Damien Dumusois a eu l'honneur d'arbitrer la dernière finale messieurs de l'Open d'Australie. Le Bourguignon, l'un des badges d'or du circuit mondial, évoque cette expérience australienne et la qualité de l'arbitrage à la française.
Il y a une dizaine de jours, vous avez arbitré le match entre Jannik Sinner et Alexander Zverev à l'Open d'Australie, votre 12e finale en Grand Chelem sur la chaise. Comment avez-vous vécu cette rencontre ?
Damien Dumusois : Comme les autres. J'essaye d'aborder les finales de Grand Chelem comme un match tout à fait normal. Il y a toujours un peu plus de communication, de gestion de match et d'attention médiatique mais rien de bien particulier.
L'expérience en Australie est quand même différente ?
Complètement. Pour nous, Européens, qui sommes normalement en plein hiver, participer à l'Open d'Australie signifie passer un mois au soleil.
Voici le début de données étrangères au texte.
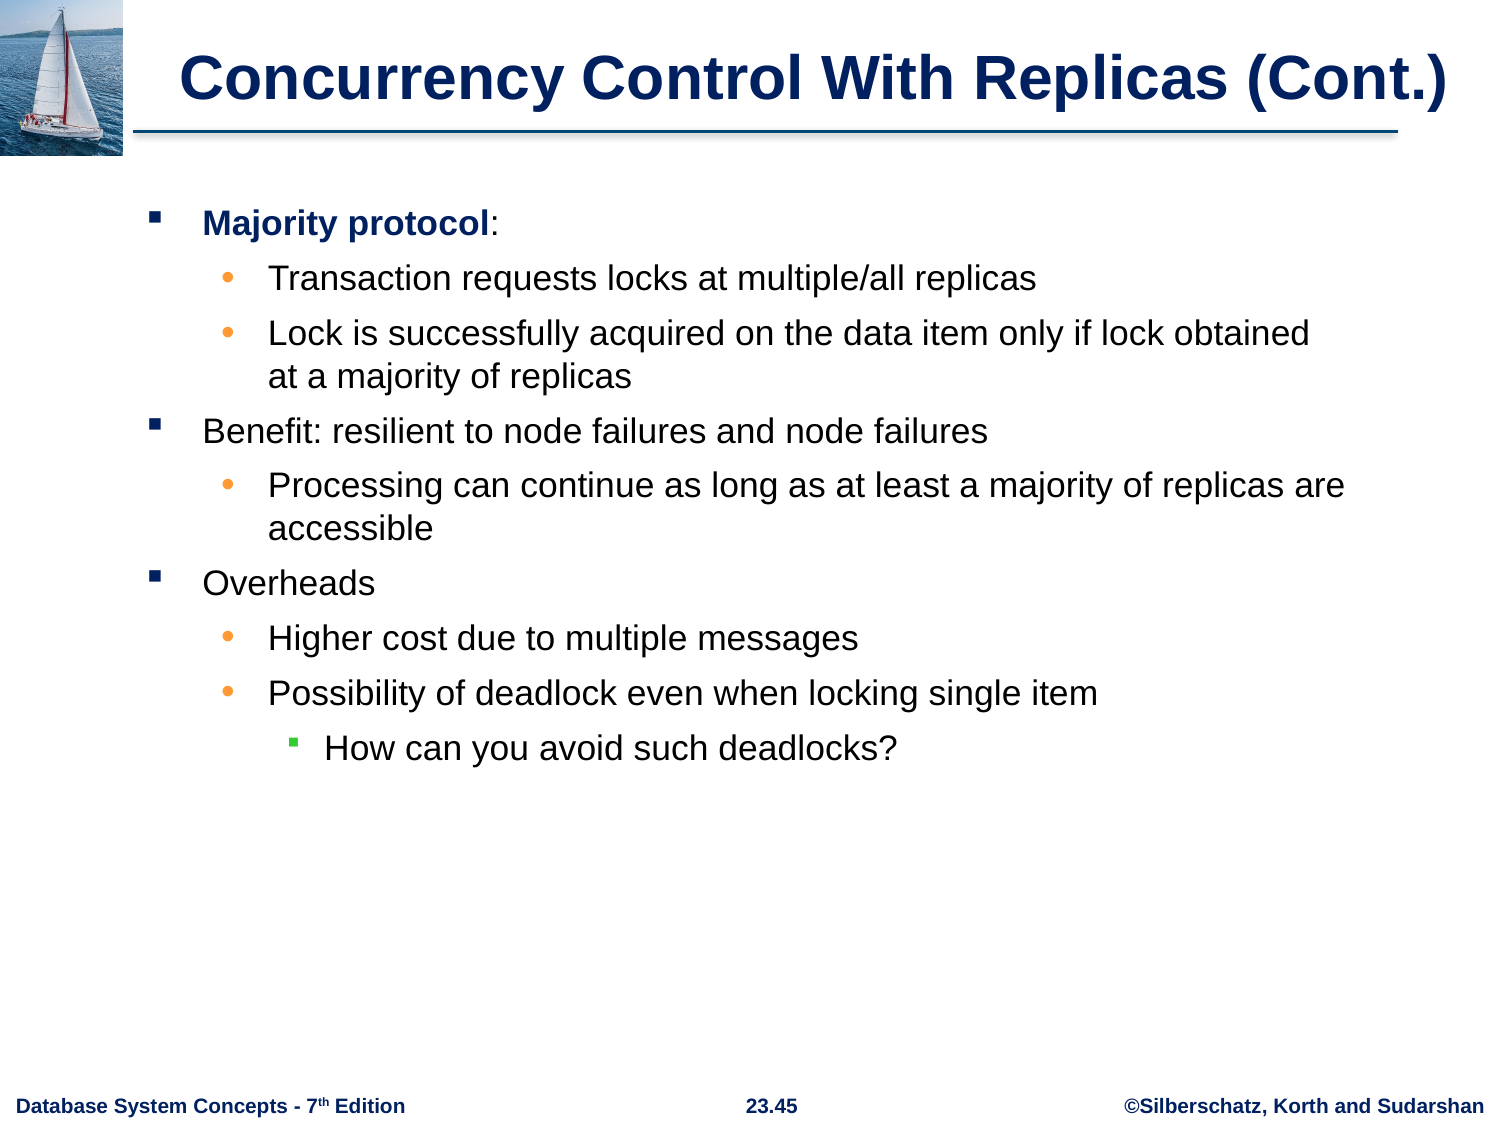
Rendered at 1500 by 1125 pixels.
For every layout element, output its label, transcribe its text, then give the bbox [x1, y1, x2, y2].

Les gens viennent au tournoi en bermudas et t-shirt. Le site est fait pour que les spectateurs ne viennent pas voir que le tennis mais puissent participer à d'autres activités. C'est vraiment le "Happy Slam".
Votre carrière est désormais très bien remplie. Qu'est-ce qu'il vous "manque" professionnellement désormais ?
C'est une très bonne question ! J'ai eu la chance de faire des finales en Grand Chelem, aux Jeux Olympiques... Je n'ai pas arbitré toutes les finales dames en Majeur par exemple, mais je ne vais pas chercher des finales spécifiquement. En tant qu'arbitre de chaise, on fait notre travail, on essaye de donner le meilleur pour aller le plus loin possible lors des tournois.
On n'y arrive pas toujours et il y a d'autres paramètres qui entrent en compte dans les choix, notamment le critère des nationalités. J'ai encore quelques objectifs à atteindre mais je ne me dis pas "je veux faire cette finale ou ce tournoi".
Alors quelles sont vos ambitions ?
L'arbitrage, c'est se remettre en question constamment. En ce moment, on parle beaucoup du Live ELC (l’arbitrage électronique). J'aimerais bien tenter cette expérience sur terre battue ou dans des tournois que je connais peu.
Notre métier implique de se challenger pour être constamment en progression, d'être à jour au niveau des nouvelles technologies. Je souhaite aussi continuer de m'impliquer dans la partie formation et développement de l'arbitrage, que ce soit en France ou en Afrique.
Quand vous avez commencé l'arbitrage, aviez-vous imaginé réaliser cette carrière ?
Pas du tout ! Au départ, c'était juste pour dépanner mon club. Je me disais simplement que ça allait me permettre de voyager avec l'équipe première. Je ne voyais pas le côté "job", les conséquences que ça pouvait avoir. Mais j'y ai pris rapidement goût. J'ai passé le trophée national du jeune arbitre en 1994. J'ai un peu arrêté pour terminer mes études puis j'ai repris dans les années 1999 / 2000.
En tant qu'arbitre, vous êtes un témoin privilégié de l'évolution du jeu. Depuis vos premières années, le tennis a-t-il changé ?
C'est difficile à dire. Sur notre chaise, on est tellement "dedans", tellement concentrés... Est-ce que c'est plus puissant ? Plus rapide ? Je ne sais pas. C'est différent en tout cas, car les joueurs sont différents. C'est plus physique, oui. Les athlètes sont prêts plus jeunes. Tout est plus professionnel. Je ne dirais donc pas que le niveau est meilleur, c'est juste différent.
D'un point de vue global, l'arbitrage français est toujours reconnu pour son excellence. Pour quelles raisons ?
C'est une tradition. Récemment, deux arbitres français ont été promus, un badge argent et un autre badge or. L'héritage se poursuit. Pourquoi ? Parce qu'il y a une excellente formation dès le début, au niveau des comités et au niveau des ligues. La FFT prend le relais mais nous aussi, en tant qu'arbitres haut gradés. On essaie de "driver" les jeunes qui arrivent pour qu'ils s'éclatent et arrivent au plus haut niveau. J'ai l'habitude de dire : "Il y a de la place pour tout le monde, il faut juste se la faire".
À savoir
Damien Dumusois fait partie des sept arbitres français badges d'or, la plus haute distinction de l'arbitrage international. Les autres sont : Pierre Bacchi et Kader Nouni à la WTA, Renaud Lichtenstein et Aurélie Tourte à l'ATP, Arnaud Gabas et également Manuel Absolu, qui vient tout juste d'être promu.